Once again, it is illustrative to fit a few models to estimate the linear relationships between the \(y\) and \(x\). The model that includes the true value of \(y\) (as opposed to the outliers) unsurprisingly recovers the true relationship. The model that includes the observed outcomes (the mixture distribution) underestimates the relationship.
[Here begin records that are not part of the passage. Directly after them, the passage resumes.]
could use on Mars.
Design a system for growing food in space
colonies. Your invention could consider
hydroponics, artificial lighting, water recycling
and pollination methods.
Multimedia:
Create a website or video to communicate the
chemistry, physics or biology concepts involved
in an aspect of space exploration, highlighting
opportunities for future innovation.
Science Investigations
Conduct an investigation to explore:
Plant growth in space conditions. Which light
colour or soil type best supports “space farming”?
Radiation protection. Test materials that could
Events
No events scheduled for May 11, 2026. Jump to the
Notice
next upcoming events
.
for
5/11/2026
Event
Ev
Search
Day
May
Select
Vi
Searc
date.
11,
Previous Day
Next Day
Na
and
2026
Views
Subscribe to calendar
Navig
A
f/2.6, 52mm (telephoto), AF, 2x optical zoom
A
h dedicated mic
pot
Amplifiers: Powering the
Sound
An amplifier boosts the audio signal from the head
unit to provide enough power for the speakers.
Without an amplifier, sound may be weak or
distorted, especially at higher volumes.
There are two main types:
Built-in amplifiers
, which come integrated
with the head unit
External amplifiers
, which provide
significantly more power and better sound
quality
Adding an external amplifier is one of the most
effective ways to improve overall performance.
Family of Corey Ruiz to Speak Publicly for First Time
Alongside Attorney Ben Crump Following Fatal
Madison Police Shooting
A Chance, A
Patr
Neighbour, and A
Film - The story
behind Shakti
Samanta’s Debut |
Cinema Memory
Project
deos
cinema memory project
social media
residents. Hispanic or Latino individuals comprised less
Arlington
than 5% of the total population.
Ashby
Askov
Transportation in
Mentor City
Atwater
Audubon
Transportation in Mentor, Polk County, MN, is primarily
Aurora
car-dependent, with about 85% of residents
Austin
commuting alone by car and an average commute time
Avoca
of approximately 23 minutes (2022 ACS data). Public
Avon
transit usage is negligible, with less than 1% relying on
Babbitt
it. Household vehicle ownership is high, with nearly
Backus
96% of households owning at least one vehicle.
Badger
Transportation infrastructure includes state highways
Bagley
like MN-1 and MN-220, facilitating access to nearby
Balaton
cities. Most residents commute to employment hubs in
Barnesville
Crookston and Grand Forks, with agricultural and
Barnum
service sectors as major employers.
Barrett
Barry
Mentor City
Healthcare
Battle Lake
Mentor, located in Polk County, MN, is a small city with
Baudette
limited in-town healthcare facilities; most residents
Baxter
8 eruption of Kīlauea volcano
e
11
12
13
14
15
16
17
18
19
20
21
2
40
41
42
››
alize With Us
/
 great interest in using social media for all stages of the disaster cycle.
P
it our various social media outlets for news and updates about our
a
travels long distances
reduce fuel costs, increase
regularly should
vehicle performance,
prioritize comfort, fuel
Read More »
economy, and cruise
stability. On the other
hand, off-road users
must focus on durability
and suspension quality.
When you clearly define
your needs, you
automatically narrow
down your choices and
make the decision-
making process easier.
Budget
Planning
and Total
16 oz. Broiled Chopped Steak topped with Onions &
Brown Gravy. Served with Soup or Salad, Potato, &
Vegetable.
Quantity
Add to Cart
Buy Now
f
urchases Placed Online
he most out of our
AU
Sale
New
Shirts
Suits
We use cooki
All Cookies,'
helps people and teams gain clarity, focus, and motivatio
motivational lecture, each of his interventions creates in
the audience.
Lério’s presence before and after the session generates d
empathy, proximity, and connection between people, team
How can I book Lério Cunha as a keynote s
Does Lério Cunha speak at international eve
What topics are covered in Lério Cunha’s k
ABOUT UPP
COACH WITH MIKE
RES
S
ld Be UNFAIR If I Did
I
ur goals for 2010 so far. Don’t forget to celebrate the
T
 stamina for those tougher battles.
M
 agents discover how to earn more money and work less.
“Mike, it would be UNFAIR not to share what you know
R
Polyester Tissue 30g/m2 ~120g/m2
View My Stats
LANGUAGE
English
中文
And a robust regression model (using the `rlm`

function `MASS`

package) provides a less biased estimate:

```
lm1 <- lm( y ~ x, data = dx)
lm2 <- lm( yObs ~ x, data = dx)
library(MASS)
rr <- rlm(yObs ~ x , data = dx)
```

```
library(stargazer)
stargazer(lm1, lm2, rr, type = "text",
omit.stat = "all", omit.table.layout = "-asn",
report = "vcs")
```

```
##
## ================================
## Dependent variable:
## -----------------------
## y yObs
## OLS OLS robust
## linear
## (1) (2) (3)
## x 2.210 2.030 2.150
## (0.093) (0.136) (0.111)
##
## Constant 2.780 3.310 2.950
## (0.285) (0.417) (0.341)
##
## ================================
```

The scatter plot below includes the fitted lines from the estimated models: the blue line is the true regression model, the red line is the biased estimate based on the data that includes outliers, and the black line is the robust regression line that is much closer to the truth:

The mixture option is still experimental, though it is available on github. One enhancement I hope to make is to allow the mixture probability to be a function of covariates. The next release on CRAN will certainly include some form of this new distribution option.